Has the music stopped for the broken record business?
Pearl Jam and Gregg Allman may have new albums out Tuesday but with CD sales of chart toppers historically anemic the first weeks of 2011, record companies can't rely on old faves to keep beating the declining odds.
“No other industry will go through as much change as the music industry will in the next six months,” a major-label senior executive told TheWrap.
What exact form that change will be is still taking shape but some hard realities in the trouble industry are apparent. The industry’s death knell has rung louder each passing year since CDs sales peaked at the turn of the century.
Today the downbeat biz is financially shrinking, reshaping structurally and upending leadership at a combined tempo perhaps swifter than at any time since freely-shared files and 99-cent digital singles began to disrupt age-old record-label economics a decade ago.
Last year, according Nielsen SoundScan, album sales at retail fell almost 13 percent, . Translation: The sheer 326.2 million CDs purchased in 2010 were, for the fourth straight year, 20 percent fewer than the year before. While the numbers are not known yet, the value of record-label shipments industrywide undoubtedly fell in 2010 from 2009’s $7.7 billion, which was 12 percent down from the year before.
In the early weeks of the New Year, Taylor Swift held onto the chart top spot with 52,000 copies of “Speak Now” purchased, the puniest sales for a No. 1 album in 20 years of SoundScan tracking. On Sunday, the blog FutureHit.DNA posted an obit on an entire genre, rock, blaming the figurative fatality on the music-business environment.
“The business of selling music is over as we knew it," a former label chief said to TheWrap. "And the future of it is yet to be determined by anyone.”
On New Year’s Day, though, an ongoing changing of the industry guard propelled CEO Lucian Grainge to Universal Music Group helm with a mandate to cut “a lot of fat…without hurting muscle and bones.”
Anxiously, the world’s largest music company--where Lady Gaga, Kanye West and Justin Bieber record—now is bracing for Grainge’s projected hit list of cost-cuttings totaling $50 million to $90 million all the way to a remarkable $400 million. Those cuts will include dozens, if not hundreds, of jettisoned music workers, according to three senior insiders who spoke to TheWrap.

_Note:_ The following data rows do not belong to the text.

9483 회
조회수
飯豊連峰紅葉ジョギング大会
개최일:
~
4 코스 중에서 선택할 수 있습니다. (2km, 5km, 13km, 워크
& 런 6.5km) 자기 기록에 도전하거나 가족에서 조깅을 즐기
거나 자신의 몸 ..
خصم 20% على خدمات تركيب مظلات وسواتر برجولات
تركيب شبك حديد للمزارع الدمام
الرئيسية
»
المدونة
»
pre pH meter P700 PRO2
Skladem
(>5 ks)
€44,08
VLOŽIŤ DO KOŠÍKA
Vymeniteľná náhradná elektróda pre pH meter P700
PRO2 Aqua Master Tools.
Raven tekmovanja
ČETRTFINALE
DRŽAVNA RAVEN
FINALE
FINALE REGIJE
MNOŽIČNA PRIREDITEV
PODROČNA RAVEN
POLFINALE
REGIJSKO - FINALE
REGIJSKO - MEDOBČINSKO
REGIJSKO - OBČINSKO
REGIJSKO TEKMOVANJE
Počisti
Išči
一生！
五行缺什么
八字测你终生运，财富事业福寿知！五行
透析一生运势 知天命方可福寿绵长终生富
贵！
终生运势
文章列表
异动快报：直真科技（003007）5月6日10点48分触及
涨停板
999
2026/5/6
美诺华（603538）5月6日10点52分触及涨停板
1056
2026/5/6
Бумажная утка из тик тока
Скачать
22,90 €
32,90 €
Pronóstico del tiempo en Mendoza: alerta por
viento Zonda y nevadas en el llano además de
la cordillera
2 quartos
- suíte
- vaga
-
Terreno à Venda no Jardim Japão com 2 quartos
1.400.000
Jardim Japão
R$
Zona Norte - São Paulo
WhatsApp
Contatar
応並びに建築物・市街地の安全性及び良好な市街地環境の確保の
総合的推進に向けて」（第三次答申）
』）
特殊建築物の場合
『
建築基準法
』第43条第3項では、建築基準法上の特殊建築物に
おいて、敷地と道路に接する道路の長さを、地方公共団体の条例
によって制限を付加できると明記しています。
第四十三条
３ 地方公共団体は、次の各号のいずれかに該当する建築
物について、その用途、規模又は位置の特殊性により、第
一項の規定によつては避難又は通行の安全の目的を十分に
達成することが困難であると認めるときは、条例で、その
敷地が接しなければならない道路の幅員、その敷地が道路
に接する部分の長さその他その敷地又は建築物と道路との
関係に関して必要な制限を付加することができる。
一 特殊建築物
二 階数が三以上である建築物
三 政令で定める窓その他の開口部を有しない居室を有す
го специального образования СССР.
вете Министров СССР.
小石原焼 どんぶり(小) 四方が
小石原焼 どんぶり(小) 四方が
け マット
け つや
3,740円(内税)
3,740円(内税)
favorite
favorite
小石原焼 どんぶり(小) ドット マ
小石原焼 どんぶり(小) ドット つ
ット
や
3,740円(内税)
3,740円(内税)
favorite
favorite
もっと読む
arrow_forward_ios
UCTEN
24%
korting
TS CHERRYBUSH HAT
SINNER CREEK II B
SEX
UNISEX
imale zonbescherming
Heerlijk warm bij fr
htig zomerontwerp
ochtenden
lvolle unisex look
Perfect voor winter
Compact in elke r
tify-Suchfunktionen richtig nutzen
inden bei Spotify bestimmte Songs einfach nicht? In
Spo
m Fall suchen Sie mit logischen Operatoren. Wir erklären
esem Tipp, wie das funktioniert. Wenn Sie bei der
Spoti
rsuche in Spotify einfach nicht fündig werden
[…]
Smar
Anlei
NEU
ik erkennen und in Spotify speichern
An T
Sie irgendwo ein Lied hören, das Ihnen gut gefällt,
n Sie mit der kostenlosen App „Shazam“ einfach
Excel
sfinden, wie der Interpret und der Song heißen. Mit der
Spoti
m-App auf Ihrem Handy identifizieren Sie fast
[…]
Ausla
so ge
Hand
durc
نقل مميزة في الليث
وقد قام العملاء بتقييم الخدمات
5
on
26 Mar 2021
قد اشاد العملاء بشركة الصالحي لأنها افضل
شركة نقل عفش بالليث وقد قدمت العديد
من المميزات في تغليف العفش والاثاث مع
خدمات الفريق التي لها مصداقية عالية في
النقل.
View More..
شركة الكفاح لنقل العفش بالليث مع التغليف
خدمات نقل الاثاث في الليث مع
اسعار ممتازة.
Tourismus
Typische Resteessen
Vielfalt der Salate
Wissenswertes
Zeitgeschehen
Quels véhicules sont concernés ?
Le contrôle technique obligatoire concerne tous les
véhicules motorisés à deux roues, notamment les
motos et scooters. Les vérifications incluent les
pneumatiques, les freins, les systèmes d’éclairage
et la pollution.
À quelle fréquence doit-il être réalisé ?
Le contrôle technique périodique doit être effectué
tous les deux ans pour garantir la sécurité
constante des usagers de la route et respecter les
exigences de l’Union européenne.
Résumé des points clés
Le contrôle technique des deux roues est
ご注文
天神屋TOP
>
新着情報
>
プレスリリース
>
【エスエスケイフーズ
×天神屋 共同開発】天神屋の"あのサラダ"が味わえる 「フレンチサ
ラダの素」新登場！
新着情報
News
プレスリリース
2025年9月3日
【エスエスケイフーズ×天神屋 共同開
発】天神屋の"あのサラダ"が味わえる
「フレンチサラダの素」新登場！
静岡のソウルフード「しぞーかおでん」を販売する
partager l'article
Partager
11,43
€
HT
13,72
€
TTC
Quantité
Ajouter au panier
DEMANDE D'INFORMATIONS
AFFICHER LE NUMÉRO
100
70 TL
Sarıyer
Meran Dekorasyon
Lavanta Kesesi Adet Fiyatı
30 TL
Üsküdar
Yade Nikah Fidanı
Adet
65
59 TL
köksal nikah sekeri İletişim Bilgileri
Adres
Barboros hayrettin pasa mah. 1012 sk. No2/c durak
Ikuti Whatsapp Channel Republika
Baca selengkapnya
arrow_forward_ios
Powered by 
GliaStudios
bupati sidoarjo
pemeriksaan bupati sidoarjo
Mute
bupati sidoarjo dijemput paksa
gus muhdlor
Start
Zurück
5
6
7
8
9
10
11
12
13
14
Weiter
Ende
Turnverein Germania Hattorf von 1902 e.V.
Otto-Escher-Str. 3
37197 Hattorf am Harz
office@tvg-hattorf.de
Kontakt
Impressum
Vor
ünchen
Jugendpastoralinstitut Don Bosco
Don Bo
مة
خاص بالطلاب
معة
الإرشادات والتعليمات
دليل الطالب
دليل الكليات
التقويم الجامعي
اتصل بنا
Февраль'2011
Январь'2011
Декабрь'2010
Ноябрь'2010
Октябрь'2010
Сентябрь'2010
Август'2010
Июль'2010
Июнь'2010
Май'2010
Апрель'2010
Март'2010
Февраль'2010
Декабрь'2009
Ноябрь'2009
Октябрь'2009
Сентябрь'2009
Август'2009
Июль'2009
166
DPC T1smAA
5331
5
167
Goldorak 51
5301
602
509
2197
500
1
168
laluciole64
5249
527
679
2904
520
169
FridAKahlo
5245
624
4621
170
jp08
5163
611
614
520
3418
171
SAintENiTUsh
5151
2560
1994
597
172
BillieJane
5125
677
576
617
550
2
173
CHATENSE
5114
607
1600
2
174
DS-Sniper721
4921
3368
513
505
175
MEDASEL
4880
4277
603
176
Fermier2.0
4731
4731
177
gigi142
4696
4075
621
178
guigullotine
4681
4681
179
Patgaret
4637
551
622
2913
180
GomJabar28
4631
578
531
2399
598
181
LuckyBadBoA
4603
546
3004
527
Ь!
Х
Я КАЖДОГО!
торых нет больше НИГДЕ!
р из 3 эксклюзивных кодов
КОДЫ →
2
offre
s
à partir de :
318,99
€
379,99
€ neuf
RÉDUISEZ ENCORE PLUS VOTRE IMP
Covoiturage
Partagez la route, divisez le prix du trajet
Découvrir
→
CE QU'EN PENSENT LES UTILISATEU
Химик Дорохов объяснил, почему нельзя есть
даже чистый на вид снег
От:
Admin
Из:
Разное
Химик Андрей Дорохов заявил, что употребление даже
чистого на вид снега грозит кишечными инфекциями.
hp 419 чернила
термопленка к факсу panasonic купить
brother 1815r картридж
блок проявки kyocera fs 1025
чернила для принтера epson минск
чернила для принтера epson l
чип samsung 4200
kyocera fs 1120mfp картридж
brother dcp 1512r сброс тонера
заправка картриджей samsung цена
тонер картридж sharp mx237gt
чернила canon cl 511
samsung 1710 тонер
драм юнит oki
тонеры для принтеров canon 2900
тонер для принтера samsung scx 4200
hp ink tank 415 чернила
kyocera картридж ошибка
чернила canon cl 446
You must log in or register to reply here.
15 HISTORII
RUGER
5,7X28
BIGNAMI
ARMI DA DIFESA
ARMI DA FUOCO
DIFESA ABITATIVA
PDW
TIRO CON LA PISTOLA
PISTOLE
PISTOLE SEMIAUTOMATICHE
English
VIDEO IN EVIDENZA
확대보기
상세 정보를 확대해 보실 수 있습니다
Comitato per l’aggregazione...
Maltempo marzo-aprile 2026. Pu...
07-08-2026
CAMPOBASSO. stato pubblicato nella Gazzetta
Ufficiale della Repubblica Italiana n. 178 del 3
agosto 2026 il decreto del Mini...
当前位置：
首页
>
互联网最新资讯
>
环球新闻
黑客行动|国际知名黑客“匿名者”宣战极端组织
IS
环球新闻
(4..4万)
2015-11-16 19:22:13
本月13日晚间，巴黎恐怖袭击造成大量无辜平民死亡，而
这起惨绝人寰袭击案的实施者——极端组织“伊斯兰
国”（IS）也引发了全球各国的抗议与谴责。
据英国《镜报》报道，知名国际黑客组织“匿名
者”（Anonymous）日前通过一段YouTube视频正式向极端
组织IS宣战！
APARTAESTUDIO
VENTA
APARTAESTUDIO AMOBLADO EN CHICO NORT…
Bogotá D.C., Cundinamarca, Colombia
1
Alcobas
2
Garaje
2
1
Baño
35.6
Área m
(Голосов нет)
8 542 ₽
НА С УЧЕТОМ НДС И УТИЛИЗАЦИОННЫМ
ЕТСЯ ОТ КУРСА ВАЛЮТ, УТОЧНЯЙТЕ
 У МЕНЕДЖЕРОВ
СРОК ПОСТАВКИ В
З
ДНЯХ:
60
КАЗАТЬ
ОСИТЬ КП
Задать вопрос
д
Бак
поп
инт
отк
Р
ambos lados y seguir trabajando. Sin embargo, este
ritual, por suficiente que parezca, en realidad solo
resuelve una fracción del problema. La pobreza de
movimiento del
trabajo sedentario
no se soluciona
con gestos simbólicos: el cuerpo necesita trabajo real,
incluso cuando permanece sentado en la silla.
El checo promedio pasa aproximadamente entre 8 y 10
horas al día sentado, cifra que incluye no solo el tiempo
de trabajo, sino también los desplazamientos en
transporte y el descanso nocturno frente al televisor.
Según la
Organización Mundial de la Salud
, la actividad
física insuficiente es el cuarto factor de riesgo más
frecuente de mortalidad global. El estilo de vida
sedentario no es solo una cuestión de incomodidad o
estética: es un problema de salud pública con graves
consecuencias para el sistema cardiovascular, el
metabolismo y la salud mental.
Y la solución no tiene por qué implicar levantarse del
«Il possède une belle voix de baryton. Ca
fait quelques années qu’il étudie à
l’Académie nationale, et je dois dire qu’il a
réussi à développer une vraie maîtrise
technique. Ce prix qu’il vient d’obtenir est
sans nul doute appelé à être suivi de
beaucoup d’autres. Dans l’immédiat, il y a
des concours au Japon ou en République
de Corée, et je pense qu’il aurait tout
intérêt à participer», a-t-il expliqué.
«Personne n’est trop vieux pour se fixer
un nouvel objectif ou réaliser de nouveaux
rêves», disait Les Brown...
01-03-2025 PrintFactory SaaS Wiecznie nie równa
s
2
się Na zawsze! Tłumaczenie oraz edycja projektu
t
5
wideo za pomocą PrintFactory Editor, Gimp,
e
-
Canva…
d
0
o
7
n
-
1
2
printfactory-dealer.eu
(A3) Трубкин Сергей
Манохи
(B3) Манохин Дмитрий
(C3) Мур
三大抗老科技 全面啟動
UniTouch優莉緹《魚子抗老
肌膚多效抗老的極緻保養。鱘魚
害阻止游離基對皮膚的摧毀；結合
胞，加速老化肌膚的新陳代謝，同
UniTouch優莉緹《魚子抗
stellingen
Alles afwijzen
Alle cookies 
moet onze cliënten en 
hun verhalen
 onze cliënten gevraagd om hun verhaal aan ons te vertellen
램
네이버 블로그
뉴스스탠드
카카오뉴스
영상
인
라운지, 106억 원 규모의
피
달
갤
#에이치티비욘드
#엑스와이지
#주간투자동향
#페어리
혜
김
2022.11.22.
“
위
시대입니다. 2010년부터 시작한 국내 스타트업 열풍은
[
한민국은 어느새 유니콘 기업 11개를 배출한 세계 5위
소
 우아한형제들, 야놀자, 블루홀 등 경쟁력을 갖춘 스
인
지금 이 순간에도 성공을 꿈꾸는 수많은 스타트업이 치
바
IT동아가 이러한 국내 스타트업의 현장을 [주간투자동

One highly placed Universal insider insists it’ll all be done discreetly and surgically, with a series of back-office meshing, a dozen employees quietly lopped here, 15 or so there. The budgeting for picking talent and hits will be exempt. Like other labels have already, Universal Music will drum up new revenues by expanding into new services, including managing artists and promoting their tours, not just the dismal business of putting out records.
Doug Morris, out as Universal Music’s CEO but left in place as the figurehead chairman until yearend, is negotiating an early escape to lead Sony, the No.